Web 2.0: At the tipping point

As the World Wide Web evolves into a more collaborative platform, the technologies and business models involved in that transition are being swept up into the "Web 2.0" rubric, a term vague enough to encompass almost anything one cares to push under its banner, but catchy in summing up the widespread sense that the Internet is at a tipping point.

The idea that the Web is transitioning to a new era, however, is grounded in real examples. Beneath the hype generated by the concept is a growing number of pioneering sites that are offering new, collaborative services, underpinned by new business models.

IT publisher Tim O'Reilly, who coined the term for the debut Web 2.0 Conference in San Francisco in October 2004, was hard-pressed to define the term more concretely for the second conference.
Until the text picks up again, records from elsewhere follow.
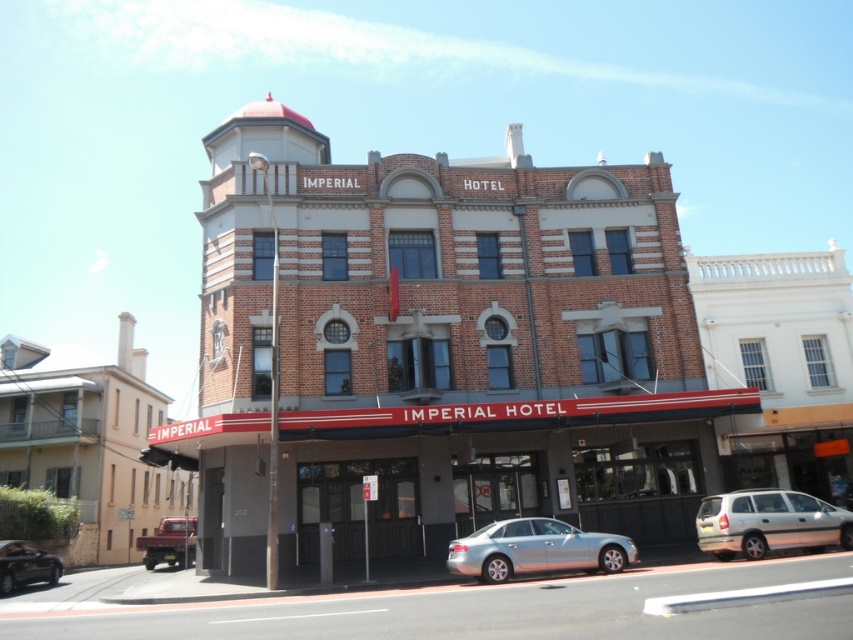
You are a delivery driver who needs to park your metallic silver sedan at lower left closer to the brown brick building at center. Given that your parking space must be within 10 meters of the building, can you park your car in the current location?

The distance between the brown brick building at center and the metallic silver sedan at lower left is 15.70 meters, which exceeds the 10 meter requirement. Therefore, you cannot park the metallic silver sedan at lower left in its current location as it is too far from the brown brick building at center.

You are a delivery person arriving at the Imperial Hotel. You need to park your vehicle in the parking lot behind the hotel. However, your truck is currently blocking the silver metallic sedan at lower center. Can you move the metallic maroon truck at lower left out of the way to allow the sedan to exit?

The silver metallic sedan at lower center is in front of the metallic maroon truck at lower left, so the sedan cannot exit until the truck moves first. Therefore, you need to move the metallic maroon truck at lower left to allow the sedan to exit.

You are standing in front of the Imperial Hotel and notice a beige brick building at lower left and a metallic maroon truck at lower left. Which one is wider?

The beige brick building at lower left is wider than the metallic maroon truck at lower left.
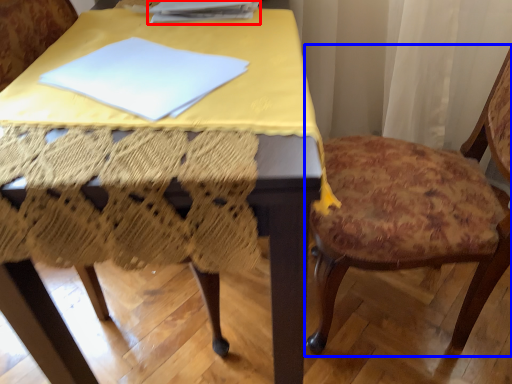
Question: Which point is further to the camera, paperback book (highlighted by a red box) or chair (highlighted by a blue box)?

Choices:
 (A) paperback book
 (B) chair

Answer: (A)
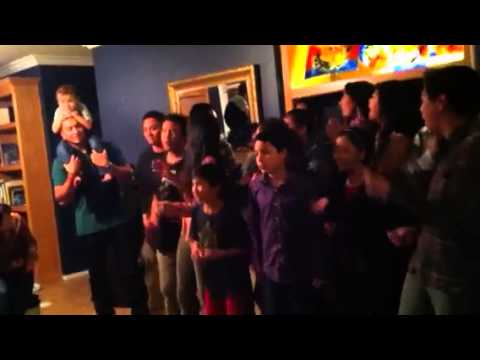
Where is `floor`? This screenshot has height=360, width=480. floor is located at coordinates (65, 303).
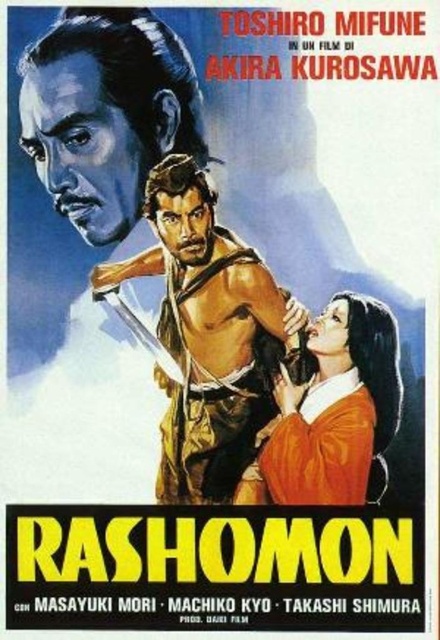
Question: Is matte black face at upper left to the right of smooth orange kimono at lower right from the viewer's perspective?

Choices:
 (A) yes
 (B) no

Answer: (B)

Question: Which point is farther to the camera?

Choices:
 (A) brown leather armor at center
 (B) smooth orange kimono at lower right

Answer: (B)

Question: Does brown leather armor at center appear under matte black face at upper left?

Choices:
 (A) no
 (B) yes

Answer: (B)

Question: Observing the image, what is the correct spatial positioning of matte black face at upper left in reference to smooth orange kimono at lower right?

Choices:
 (A) left
 (B) right

Answer: (A)

Question: Which point is closer to the camera?

Choices:
 (A) matte black face at upper left
 (B) brown leather armor at center

Answer: (B)

Question: Which point is farther from the camera taking this photo?

Choices:
 (A) (278, 454)
 (B) (83, 35)
 (C) (161, 452)

Answer: (B)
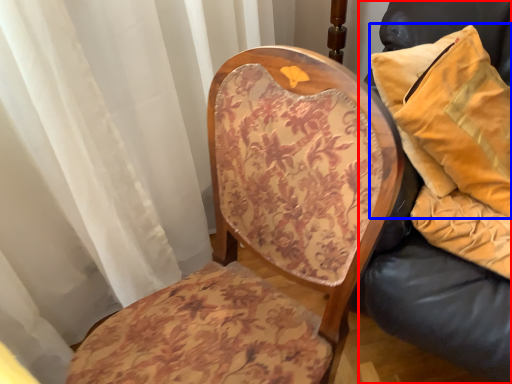
Question: Among these objects, which one is nearest to the camera, furniture (highlighted by a red box) or pillow (highlighted by a blue box)?

Choices:
 (A) furniture
 (B) pillow

Answer: (A)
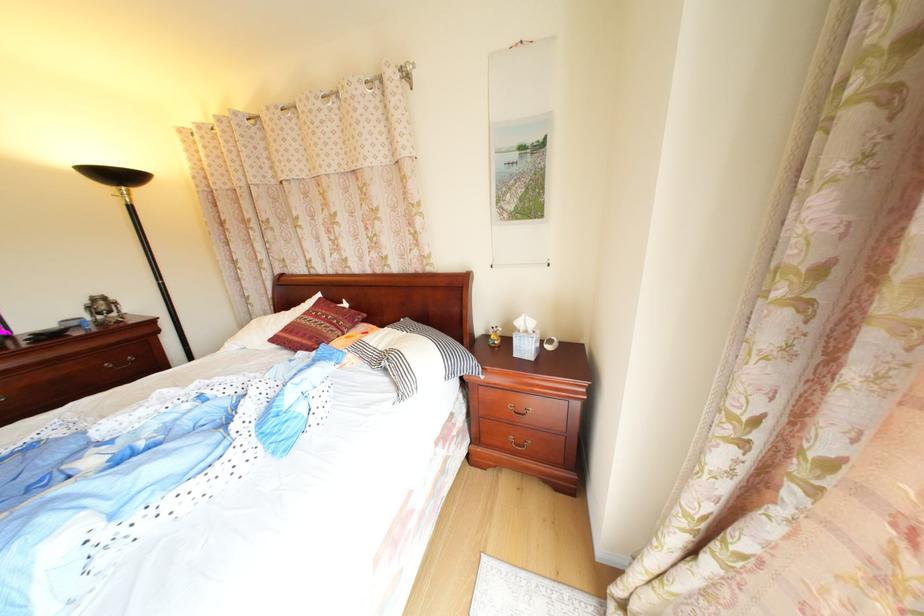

He resorted to offering a list of companies exemplifying the idea that the Web is evolving from a collection of sites controlled by individual publishers into an interactive platform.

Pioneering online advertising sales platform DoubleClick is a Web 1.0 service, according to O'Reilly. Google's open-to-all-publishers AdSense network is Web 2.0. Photo album hosting site Ofoto is Web 1.0, while the more interactive photo hosting and community site Flickr is Web 2.0. "Like many important concepts, Web 2.0 doesn't have a hard boundary, but rather, a gravitational core," O'Reilly wrote in his essay. (Which can be seen on his site: http://oreillynet.com/lpt/a/6228)

Flickr illustrates the power of the new model, industry executives say.

"They created an ecosystem and a phenomenon much larger than what you would expect a small team to be able to do," says Bradley Horowitz, the director of technology development for Yahoo.

Yahoo was so taken with Flickr that it bought Flickr's tiny parent company, Ludicorp Research & Development, last March for an undisclosed sum. It followed with a December buyout of del.icio.us, a community-focused bookmarking service that attracts the same kind of buzz Flickr earned.

The photo-sharing site launched in February 2004 and quickly built an audience attracted to its elegant interface and community features. Unlike more traditional photo-album sites, Flickr emphasizes sharing; its style incorporates hooks popularized by blogs like classification tags and reader comments. The site also demonstrates the sophisticated resources developers now have access to: A group of less than a dozen people built Flickr, which uses the open-source PHP scripting language and runs on free MySQL database software.

Yahoo's portfolio of acquired applications also includes group events calendar site Upcoming.org, music playlists swap site Webjay and blog updates tracker blo.gs.

Among media giants, Yahoo is jostling for the Web 2.0 vanguard position with its longtime search rival, Google.

Google, too, keeps an acquisitive eye on promising startups. It shook up the blogging world in 2003 by purchasing Pyra Labs, a small venture that developed the popular Blogger service, and later picked up photo software developer Picasa to jump-start its photo-sharing services. In May, Google acquired Dodgeball, a mobile social networking venture that lets cell-phone-toting users locate nearby Dodgeball-registered friends.

Dodgeball's founder, tech developer and analyst Dennis Crowley, began toying more than five years ago with ideas about connecting cell-phone users through social networking software. When he and his partner Alex Rainert officially launched Dodgeball in mid-2004, the service quickly built a base of thousands of users in 22 U.S. cities. But had Dodgeball gone live a few years earlier, Crowley doesn't think it would have been as successful.

"Early on, it was so hard to get people to try things. No one was using their mobile Web browser; you couldn't text-message between carriers. A lot of those things are starting to resolve now," he says. "I joke that one of the points where we knew Dodgeball was going to work was when my mom started sending me camera-phone messages, because it was easier than calling me. If my mom has this stuff figured out, then you know it's ready for prime time."

Google helped warm up the crowd. Its two-year-old Web mail service, Gmail, blew away the competition in bringing desktop-like functionality to an online application. (The heaps of free storage Gmail offers has also helped it build a huge, fervent customer base. Google doesn't disclose its Gmail user count, but analysts estimate it's in the millions.)